2. Neuregelung durch das COVInsAG
Diesen rechtlichen Risiken für Geschäftsführer, Gesellschafter, Geschäftspartner/Gläubiger und Banken will der Gesetzgeber durch erhebliche Änderungen im Insolvenzrecht begegnen. Das Gesetz besteht im Wesentlichen aus:
- der Aussetzung der strafrechtlichen Insolvenzantragspflicht bis zum 30.09.2020 („Aussetzungszeitraum“) bei coronabedingter Insolvenz,
- der Einschränkung der zivilrechtlichen Geschäftsführerhaftung für Zahlungen bei Insolvenzreife im Aussetzungszeitraum,
- der Einschränkung der Insolvenzanfechtungsgefahren für Gläubiger/Geschäftspartner und der Haftung für Kreditgeber bei Neukrediten,
- der Aussetzung des Nachrangs für im Aussetzungszeitraum gewährte Gesellschafterdarlehen und deren Sicherheitenstellung.
3. Aussetzung der Insolvenzantragspflicht
Die Pflicht zur Stellung eines Insolvenzantrags wird grundsätzlich bis zum 30.9.2020 ausgesetzt. Nur wenn Zahlungsunfähigkeit oder Überschuldung nicht auf den Folgen der COVID-19-Pandemie beruhen oder wenn keine Aussichten darauf bestehen, eine bestehende Zahlungsunfähigkeit zu beseitigen, greift die Aussetzung ausnahmsweise nicht. Insofern ist der Insolvenzgrund der Überschuldung bis zum 30.09.2020 bei der Pflicht zur Insolvenzantragstellung grundsätzlich suspendiert, da der Gesetzgeber nur auf die Beseitigung der Zahlungsunfähigkeit abstellt.
4. Einschränkung der Geschäftsführerhaftung
Soweit die Pflicht zur Stellung eines Insolvenzantrags ausgesetzt ist, gelten Zahlungen, die im ordnungsgemäßen Geschäftsgang erfolgen, insbesondere solche Zahlungen, die der Aufrechterhaltung oder Wiederaufnahme des Geschäftsbetriebs oder der Umsetzung eines Sanierungskonzepts dienen, als mit der Sorgfalt eines ordentlichen und gewissenhaften Geschäftsmanns vereinbar.

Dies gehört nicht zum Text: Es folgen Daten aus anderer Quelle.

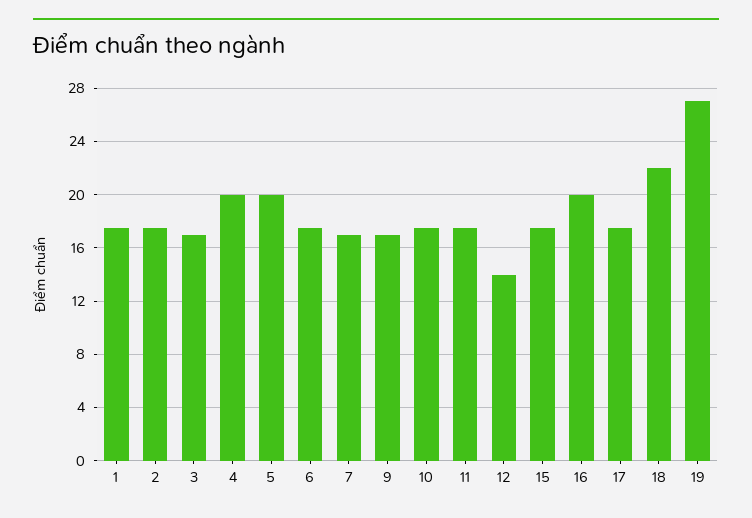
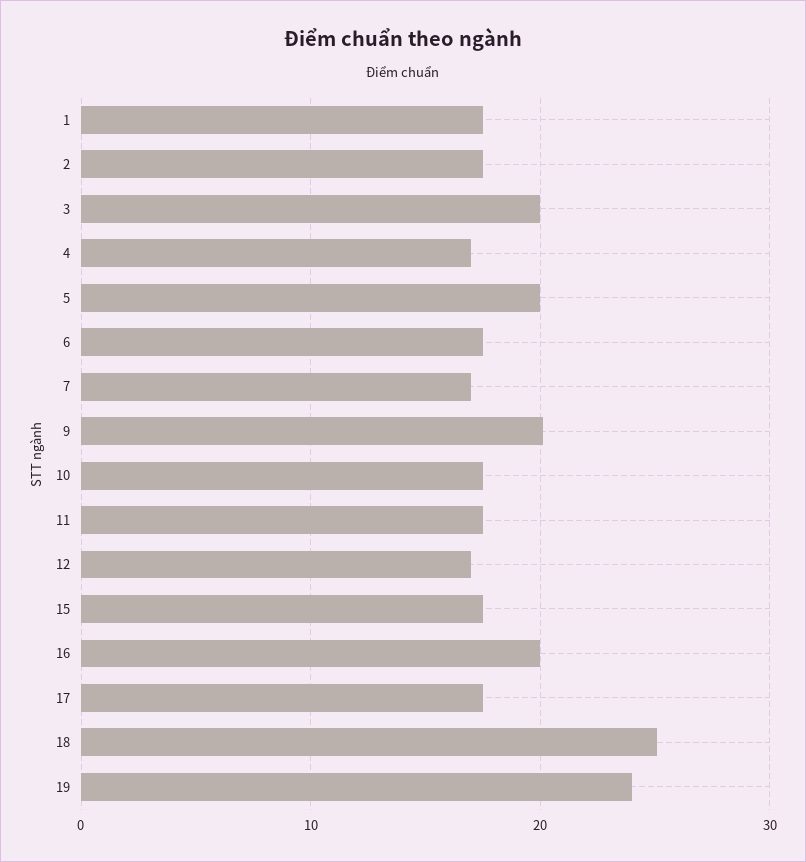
  {
    "1": 17.5,
    "2": 17.5,
-   "3": 17,
+   "3": 20,
-   "4": 20,
+   "4": 17,
    "5": 20,
    "6": 17.5,
    "7": 17,
-   "9": 17,
+   "9": 20,
    "10": 17.5,
    "11": 17.5,
-   "12": 14,
+   "12": 17,
    "15": 17.5,
    "16": 20,
    "17": 17.5,
-   "18": 22,
+   "18": 25,
-   "19": 27
+   "19": 24
  }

Nur Zahlungen, die im ordnungsgemäßen Geschäftsgang erfolgen, sind aber dabei haftungsprivilegiert und können durch den späteren Insolvenzverwalter gegen den Geschäftsführer nicht geltend gemacht werden.
5. Einschränkung der Insolvenzanfechtung
Bei eingetretener Insolvenzreife besteht für Gläubiger und Vertragspartner das erhöhte Risiko, erhaltene Leistungen und Zahlungen in einem späteren Insolvenzverfahren infolge einer Insolvenzanfechtung wieder herausgeben zu müssen. Das kann die Aufrechterhaltung von Geschäftsbeziehungen zum Schuldner gefährden. Das COVInsAG schränkt daher generell die Anfechtung von Rechtshandlungen ein, die dem anderen Teil eine Sicherung oder Befriedigung gewährt oder ermöglicht haben.
6. Aussetzung des Nachrangs bei Gesellschafterdarlehen
Das COVInsAG gibt den Gesellschaftern einen erheblichen Anreiz, sich an der Finanzierung der Gesellschaft zur Überwindung der coronabedingten Krise zu beteiligen. Gesellschafterdarlehen erhalten durch das COVInsAG in der Insolvenz eine deutliche Aufwertung, indem sowohl die Anfechtbarkeit der Rückführung von Neugesellschafterdarlehen und die Nachrangfolge eingeschränkt wird.